Green

02022-05-21 | Photos, Touring, World | 1 comment


I posted that photo to Twitter and added the following:

I think we tend to believe the (false) story about the frog, who boils to death because he can’t decide when it’s too hot, because that’s us, that’s human nature.

It feels like everyone is waiting for a signal. “I don’t want to change if others don’t. I think they will find a technological solution. It’s not so bad.”

The wealthy, corporations and individuals, want to make a little more money, buy more acres in NZ. When asked how much 💰 was enough Rockefeller replied “just a little more”.

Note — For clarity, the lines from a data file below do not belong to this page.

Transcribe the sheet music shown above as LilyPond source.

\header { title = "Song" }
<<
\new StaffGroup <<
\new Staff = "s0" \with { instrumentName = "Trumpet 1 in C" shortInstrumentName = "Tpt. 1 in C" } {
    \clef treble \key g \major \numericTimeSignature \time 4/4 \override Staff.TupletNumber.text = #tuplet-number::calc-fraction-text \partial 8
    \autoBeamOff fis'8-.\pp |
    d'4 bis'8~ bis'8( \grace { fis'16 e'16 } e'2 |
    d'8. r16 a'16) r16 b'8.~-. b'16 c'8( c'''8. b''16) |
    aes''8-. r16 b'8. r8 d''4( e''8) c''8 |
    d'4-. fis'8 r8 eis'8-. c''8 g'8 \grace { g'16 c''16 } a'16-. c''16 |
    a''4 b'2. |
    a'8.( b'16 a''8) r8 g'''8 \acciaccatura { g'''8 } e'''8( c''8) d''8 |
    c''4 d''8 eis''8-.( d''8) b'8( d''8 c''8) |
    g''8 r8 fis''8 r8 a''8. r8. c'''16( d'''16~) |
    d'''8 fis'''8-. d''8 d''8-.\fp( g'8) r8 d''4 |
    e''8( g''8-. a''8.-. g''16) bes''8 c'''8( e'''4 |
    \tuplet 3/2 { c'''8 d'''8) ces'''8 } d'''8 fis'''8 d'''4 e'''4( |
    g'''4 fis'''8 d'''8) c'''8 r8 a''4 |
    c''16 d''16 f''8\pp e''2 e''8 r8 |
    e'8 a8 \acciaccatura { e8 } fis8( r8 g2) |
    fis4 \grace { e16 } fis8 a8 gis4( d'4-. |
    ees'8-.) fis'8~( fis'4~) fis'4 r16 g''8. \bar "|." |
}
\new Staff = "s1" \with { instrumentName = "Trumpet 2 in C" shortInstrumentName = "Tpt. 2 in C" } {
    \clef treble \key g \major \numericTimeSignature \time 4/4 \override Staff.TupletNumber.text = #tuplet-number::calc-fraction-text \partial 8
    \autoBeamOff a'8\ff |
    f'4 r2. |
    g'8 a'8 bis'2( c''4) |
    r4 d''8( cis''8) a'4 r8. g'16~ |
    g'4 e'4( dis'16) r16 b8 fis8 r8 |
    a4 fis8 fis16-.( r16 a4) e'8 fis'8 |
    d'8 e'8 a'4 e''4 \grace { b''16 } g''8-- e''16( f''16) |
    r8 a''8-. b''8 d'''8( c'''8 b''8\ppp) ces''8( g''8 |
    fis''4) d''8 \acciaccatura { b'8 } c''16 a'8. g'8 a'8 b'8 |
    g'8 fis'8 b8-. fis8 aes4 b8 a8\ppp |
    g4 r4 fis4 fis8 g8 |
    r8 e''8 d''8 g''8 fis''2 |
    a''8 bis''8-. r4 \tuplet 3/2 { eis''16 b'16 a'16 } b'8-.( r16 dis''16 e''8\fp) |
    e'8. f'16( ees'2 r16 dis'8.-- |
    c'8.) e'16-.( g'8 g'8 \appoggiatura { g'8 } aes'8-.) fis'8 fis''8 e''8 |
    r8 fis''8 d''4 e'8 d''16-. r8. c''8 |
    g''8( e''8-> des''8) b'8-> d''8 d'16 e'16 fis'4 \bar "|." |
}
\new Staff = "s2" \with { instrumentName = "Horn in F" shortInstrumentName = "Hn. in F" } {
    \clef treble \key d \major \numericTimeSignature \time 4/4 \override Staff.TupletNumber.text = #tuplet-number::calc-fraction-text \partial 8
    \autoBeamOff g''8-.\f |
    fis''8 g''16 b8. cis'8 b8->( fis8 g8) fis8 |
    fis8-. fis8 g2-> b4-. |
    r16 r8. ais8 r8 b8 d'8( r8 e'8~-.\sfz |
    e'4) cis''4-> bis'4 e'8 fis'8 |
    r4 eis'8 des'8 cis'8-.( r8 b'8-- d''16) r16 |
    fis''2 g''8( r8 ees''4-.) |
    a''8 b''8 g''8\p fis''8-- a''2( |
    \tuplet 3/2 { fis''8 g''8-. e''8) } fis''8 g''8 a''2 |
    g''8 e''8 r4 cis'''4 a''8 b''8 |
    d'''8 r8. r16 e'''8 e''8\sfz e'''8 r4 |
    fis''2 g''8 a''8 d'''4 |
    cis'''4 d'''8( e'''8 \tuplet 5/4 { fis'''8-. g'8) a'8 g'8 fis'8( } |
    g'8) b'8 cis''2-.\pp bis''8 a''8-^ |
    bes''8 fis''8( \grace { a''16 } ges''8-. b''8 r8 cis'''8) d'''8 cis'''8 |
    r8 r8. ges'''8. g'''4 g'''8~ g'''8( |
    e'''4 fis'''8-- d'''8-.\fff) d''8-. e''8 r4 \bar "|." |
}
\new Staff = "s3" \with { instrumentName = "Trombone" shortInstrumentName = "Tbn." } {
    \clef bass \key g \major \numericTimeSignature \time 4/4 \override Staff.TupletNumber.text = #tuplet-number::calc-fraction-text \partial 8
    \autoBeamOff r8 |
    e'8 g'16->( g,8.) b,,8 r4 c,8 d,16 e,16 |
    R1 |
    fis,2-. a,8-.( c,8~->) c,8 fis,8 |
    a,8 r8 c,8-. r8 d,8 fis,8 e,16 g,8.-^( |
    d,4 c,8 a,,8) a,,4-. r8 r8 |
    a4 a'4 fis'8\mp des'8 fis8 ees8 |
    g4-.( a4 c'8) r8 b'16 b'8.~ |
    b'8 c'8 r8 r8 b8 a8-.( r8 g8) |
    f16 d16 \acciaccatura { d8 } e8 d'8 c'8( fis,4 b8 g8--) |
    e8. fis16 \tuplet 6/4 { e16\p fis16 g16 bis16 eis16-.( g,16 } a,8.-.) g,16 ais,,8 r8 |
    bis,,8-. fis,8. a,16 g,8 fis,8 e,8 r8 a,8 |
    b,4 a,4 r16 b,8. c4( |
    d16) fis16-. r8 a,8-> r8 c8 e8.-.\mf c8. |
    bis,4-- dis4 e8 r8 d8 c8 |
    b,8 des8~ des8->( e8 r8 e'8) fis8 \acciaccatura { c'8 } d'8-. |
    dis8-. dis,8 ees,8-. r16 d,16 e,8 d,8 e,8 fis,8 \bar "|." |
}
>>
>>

See also The Bystander Effect and The Abilene Paradox.

1 Comment

  1. Steve

    >>I think we tend to believe the (false) story about the frog, who boils to death because he can’t decide when it’s too hot, because that’s us, that’s human nature.

    Yeah. it’s false: we have intellect, and understand (minimally) that our current decisions affect future outcomes. I think we just don’t want to accept the responsibility that we bear for having f’d up the planet, and don’t have an appreciation for what it really means when it’s dead and gone.

    Also we suck so badly at long and medium-long timescales and have no appreciation for how bad it will actually get before it dies. As I have said before (I sound like a broken record) it really doesn’t matter how good, bad or ugly the climate models are. The only thing the models do is provide timescale(s). There could be 1000% error in the model and it doesn’t matter. The precautionary principle[1] would tell you: “you only get one planet. When it is gone, it is gone permanently. Ugh … Too many competing interests and too little cooperation.

    Unless we discover some completely new physics we aren’t getting out of this galaxy … and probably will be constrained to this solar system without an in-depth understanding of that new physics. I know, that makes me a pessimist. But I think it’s actually just the hammer of reality in play.